Some take-aways from the weekend:

  • Taking time away to write, if you’re a writer, is essential to both productivity and good mental health.
  • I like the MiFiWriters approach to critiquing — which is to create a shared Google Drive folder and paste a story into a Google Doc. The author reads the entire piece aloud while everyone makes comments (in “suggestion” mode) as they follow along. No matter how long or short the story, the author reads it in its entirety. Then, there’s a round of open discussion about what did and didn’t work about the piece and, where helpful, suggestions about alternatives to improve the story. There’s no time limit; it goes until it’s done. One story had 20 minutes of post-read discussion; another had 90. Everything else fell in the middle. Per story, per day. Their critique approach differs from what we use at the Grand River Writing Tribe, which requires that the piece be submitted in advance and edits completed individually, either on paper or electronically. Then, we read a very short story or a passage from a longer piece before beginning a conversation informed by the notes we each developed in advance.

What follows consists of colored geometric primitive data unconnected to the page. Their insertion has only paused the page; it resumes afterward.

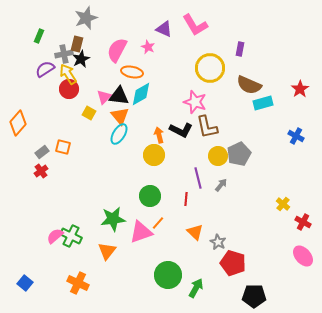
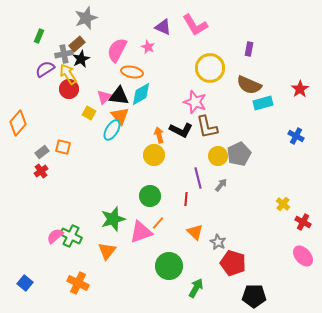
purple triangle at (164, 29): moved 1 px left, 2 px up
brown rectangle at (77, 44): rotated 35 degrees clockwise
purple rectangle at (240, 49): moved 9 px right
cyan ellipse at (119, 134): moved 7 px left, 4 px up
green star at (113, 219): rotated 10 degrees counterclockwise
green circle at (168, 275): moved 1 px right, 9 px up
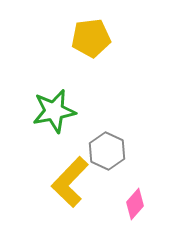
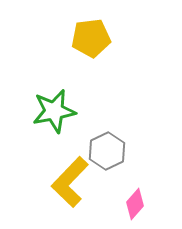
gray hexagon: rotated 9 degrees clockwise
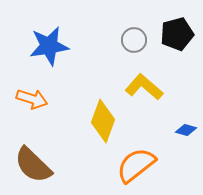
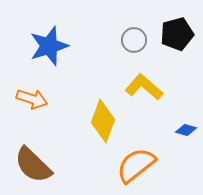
blue star: rotated 9 degrees counterclockwise
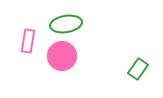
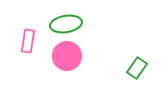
pink circle: moved 5 px right
green rectangle: moved 1 px left, 1 px up
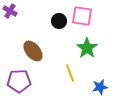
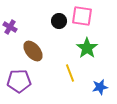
purple cross: moved 16 px down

  • A deep engagement with the writing-in-progress of others is a deliciously intimate and eye-opening experience.
  • I get more done sans feline overlords.
  • The Transformations Spirituality Center offers a great location for retreats both secular and religious — not only was it an ideal location for the writers’ retreat, but I also got the chance to sit in the chapel a bit on Sunday morning. I even brought my breviary and on Friday night, prayed full Compline.
  • The most frequent lesson reinforced by the MiFi editors is that conflict matters. They emphasize a few things — early hooks, an avoidance of data dumps, logical consistency — but the most significant “craft of writing” lesson I learned is to establish the story’s core conflict early on and to allow the conflict to drive the plot instead of letting the plot hint at conflict. It’s a subtle but crucial distinction. I too often look at plot as a timeline of events rather than the scaffolding upon which the conflict’s long-run evolution unfolds.

This past weekend proved a salutary tonic to this bitter writer’s soul. 🙂 I look forward to the next opportunity.